Le programme est lancé. Il avance à petits pas. Des entreprises ont été sauvées de la faillite et des milliers d’emplois ont été conservés.

Mais pourquoi le secteur n’arrive toujours pas à se relever ?

Injecter de l’argent ne suffit pas pour relancer l’industrie textile. Il faut des mesures d’accompagnement. La première des choses, il faut rompre définitivement avec la politique des années quatre-vingt-dix qui était préjudiciable au secteur du textile qui a perdu 140 000 postes d’emploi et des centaines d’entreprises publiques ont été fermées. A cela s’ajoute la nécessité de changer les mentalités notamment sur le plan managérial. Le savoir-faire existe mais il faut créer une culture d’entreprise basée sur le marketing.
Il y a également le fléau de l’importation. Le recours excessif à l’importation sans aucune régulation ni contrôle tue non seulement la production locale mais aussi toutes les bonnes idées d’investissement. Le secteur productif souffre depuis longtemps de l’inadéquation entre la volonté affichée par les dirigeants et la réalité du terrain qui est totalement chaotique pour les investisseurs. Je parle là de la bureaucratie, de la lenteur des procédures, de la saturation des circuits et de la lourdeur des mécanismes mis en place. D’ailleurs, à cause de cette situation, la plupart des appels d’offres sont déclarés infructueux.
Il y a aussi les règles établies qui ne sont pas toujours claires. Si les investisseurs ne se bousculent pas au portillon, c’est parce qu’ils ne font pas confiance à notre administration, ni à notre législation changeante.

Vous parlez du mal de l’importation. Celle-ci ne vise-t-elle pas à combler le déficit productif national ?

Il est vrai que tous les pays importent. Mais chez nous, l’importation a pris le dessus sur la production au point où elle l’a totalement étouffée. A titre indicatif, 95% des besoins de l’Algérie en textile et cuir sont importés. Si on produisait 25% de nos besoins, cela permettrait la création d’un million d’emplois. Le secteur de l’industrie manufacturière est pourvoyeur d’emplois. D’où l’importance voire la nécessité de relancer ce secteur en le réorganisant. Le comportement des dirigeants des entreprises doit impérativement changer, celui des travailleurs aussi. Il faut qu’on forme le personnel à tous les niveaux, faire preuve de créativité et faire appel aux artistes et stylistes. Si l’on veut percer, il faut qu’on encourage l’innovation. On ne peut pas, en 2012, continuer à produire des modèles des années 70. Les temps changent, la mode aussi.
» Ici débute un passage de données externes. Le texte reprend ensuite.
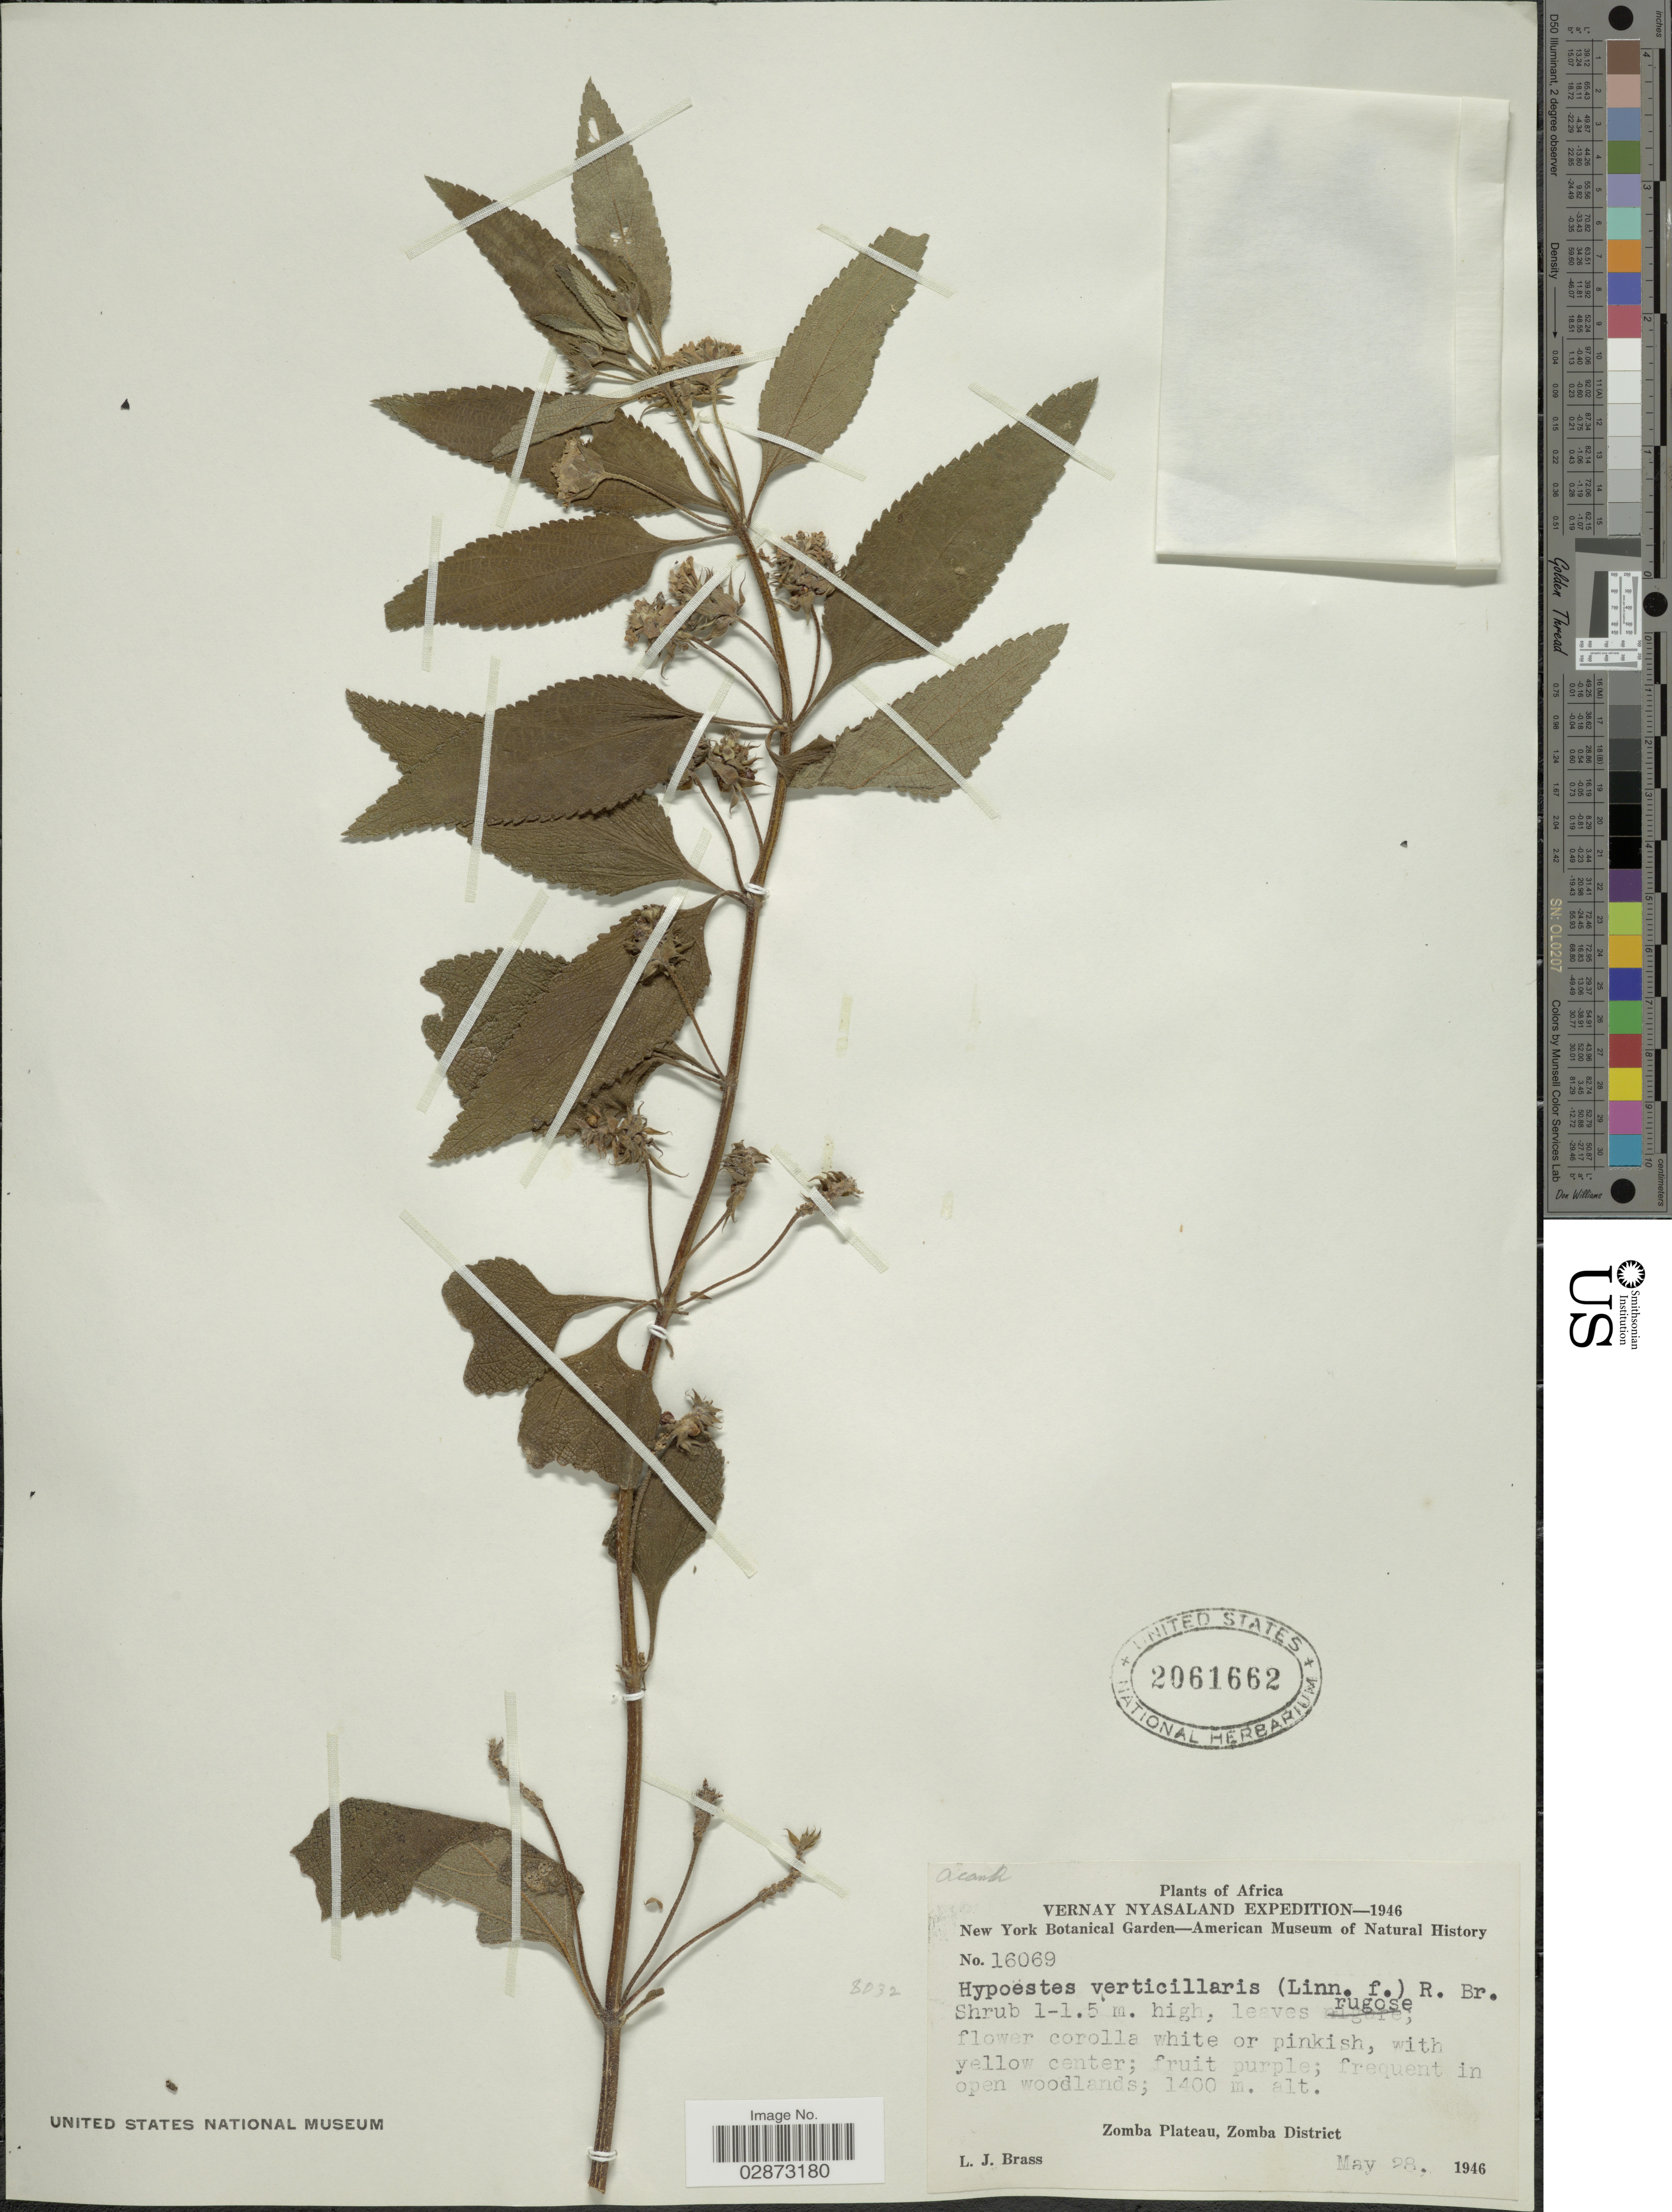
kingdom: Plantae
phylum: Tracheophyta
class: Magnoliopsida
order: Lamiales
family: Acanthaceae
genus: Hypoestes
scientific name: Hypoestes verticillaris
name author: (L. f.) Sol.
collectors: L. J. Brass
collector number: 16069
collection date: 1946-05-28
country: Malawi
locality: Vernay Nyasaland. Zomba Plateau, Zomba District.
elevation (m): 1400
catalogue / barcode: US 2061662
Interview réalisée par Sonia B.

Comment (2)

    fériel
    17 juin 2012 - 21 h 16 min

    C’est la malédiction du
    C’est la malédiction du pétrole. Boumediene a tenté la révolution industrielle sans avoir réfléchie à la pérennité des usines clés en mains importées de l’Europe l’investissement dans les ressources humaines a toujours fait défaut. on laisse pas des marges de manœuvres aux managers des entreprises. tout est à revoir

    slimane
    17 juin 2012 - 13 h 23 min

    Quand on importe tout, on
    Quand on importe tout, on finit toujours par être dépouillé de notre richesse. Car, comme le disent les économistes, on exporte de la richesse (des ressources non renouvelables) et on importe de la pauvreté. Comment peu-on espérer fabriquer des voitures quand on n’arrive pas à produire une chaussure ou un pantalon et le placer sur un marché perméable où tout se vend y compris de la friperie. L’Algérie mérite mieux que d’être un énorme dépotoir où le monde entier envoie des déchets.